On February 24, 2022 PharmaCyte Biotech, Inc. (“Company”) received a notification letter ("Nasdaq Board Independence Deficiency Letter") from the Regulation Department of the Nasdaq Stock Market (“Nasdaq”) stating that the Company was no longer in compliance with Nasdaq’s Board Independence Rule, as defined below. Nasdaq Listing Rule 5605(b)(1) requires that a majority of the Board of Directors of a listed company be composed of independent directors, as defined in Rule 5605(a)(2) ("Board Independence Rule"). The Company’s noncompliance resulted from the unfortunate passing of Mr. Thomas C.K. Yuen on February 13, 2022 as described in the Company’s Report on Form 8-K filed on February 17, 2022. Mr. Yuen was an independent director of the Company.
Nasdaq has provided the Company a cure period in order to regain compliance with the Board Independence Rule as follows:
• until the earlier of the Company’s next annual shareholders’ meeting or February 13, 2023; or
• if the next annual shareholders’ meeting is held before August 12, 2022, then the Company must evidence compliance no later than August 12, 2022.
The Company expects to regain compliance with the Board Independence Rule by filling Mr.

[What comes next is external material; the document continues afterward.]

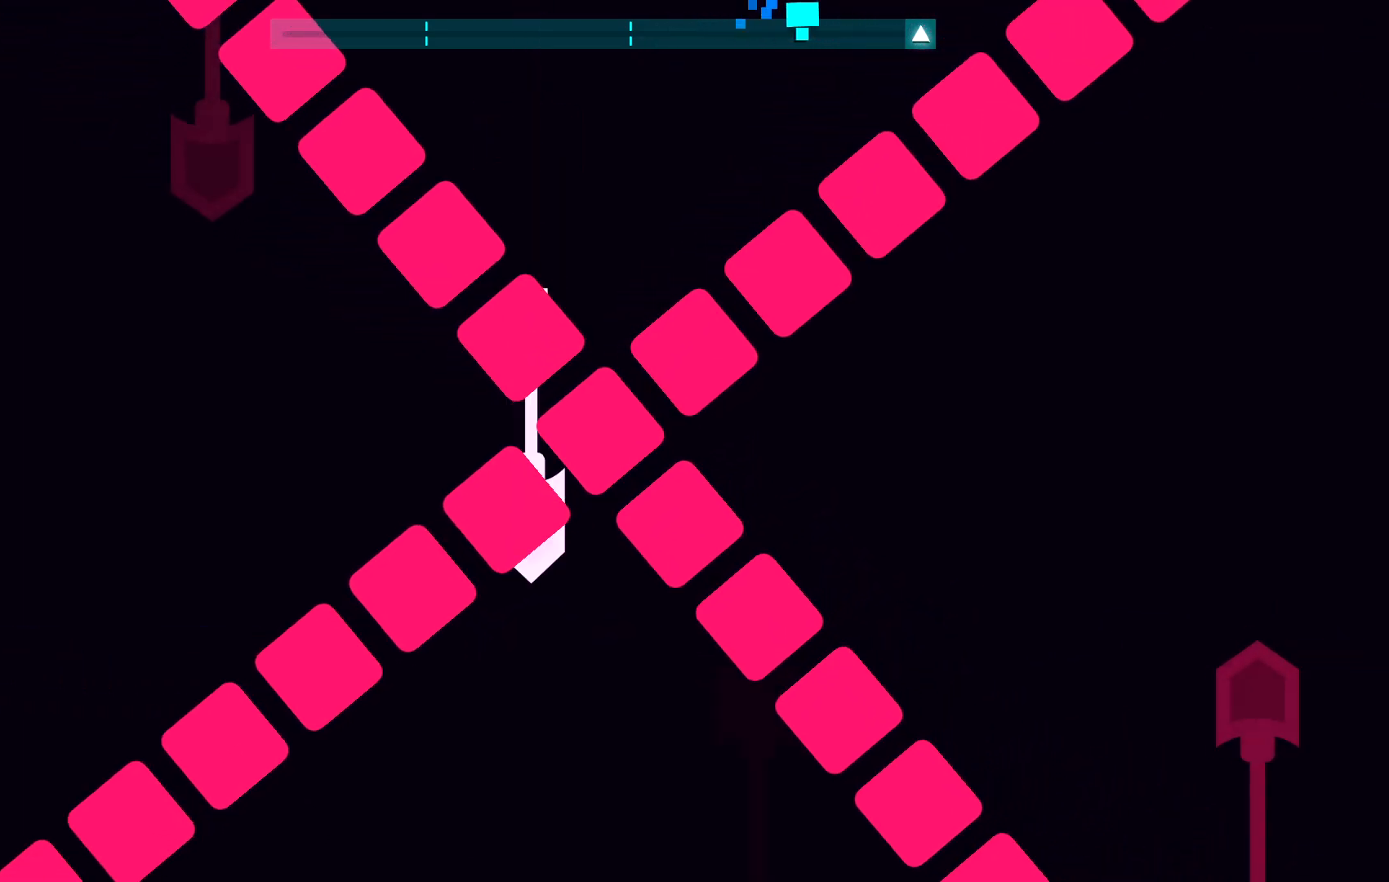
{"keys": [], "events": []}
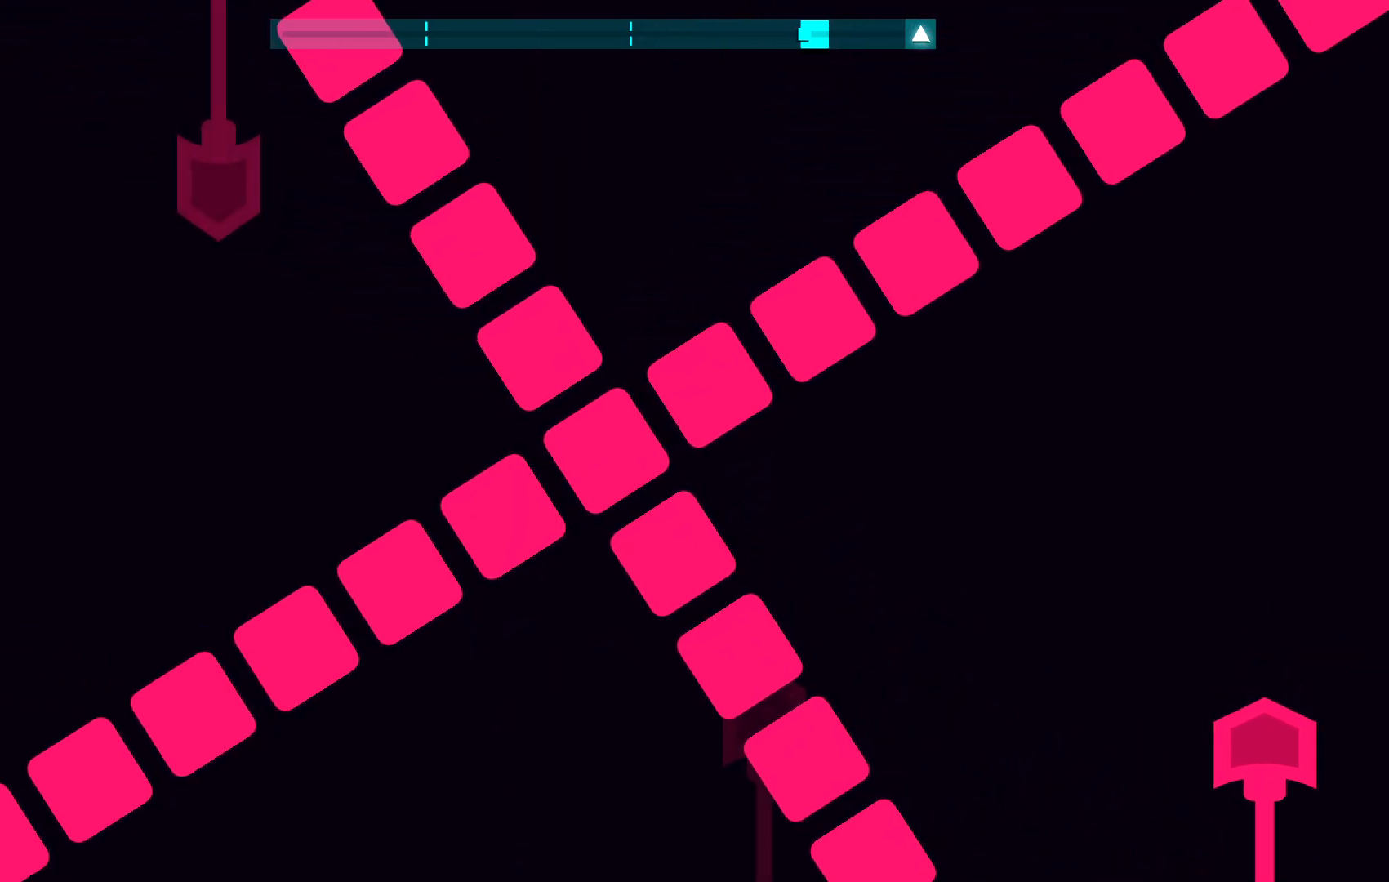
{"keys": [], "events": []}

Yuen’s vacancy on the Board with a new independent director who satisfies the applicable requirements of the Board Independence Rule prior to the expiration of the cure period provided under Nasdaq Listing Rule 5605.
SIGNATURES
Pursuant to the requirements of the Securities Exchange Act of 1934, as amended, the Registrant has duly caused this report to be signed on its behalf by the undersigned hereunto duly authorized.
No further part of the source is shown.